WHAT YOU WILL DO
Give back all of the records underneath exactly, with no omissions.

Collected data
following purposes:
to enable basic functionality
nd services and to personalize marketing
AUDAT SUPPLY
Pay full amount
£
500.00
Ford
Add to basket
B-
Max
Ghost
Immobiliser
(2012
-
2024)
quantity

TASK ANSWER
following purposes:
to enable basic functionality
nd services and to personalize marketing
AUDAT SUPPLY
Pay full amount
£
500.00
Ford
Add to basket
B-
Max
Ghost
Immobiliser
(2012
-
2024)
quantity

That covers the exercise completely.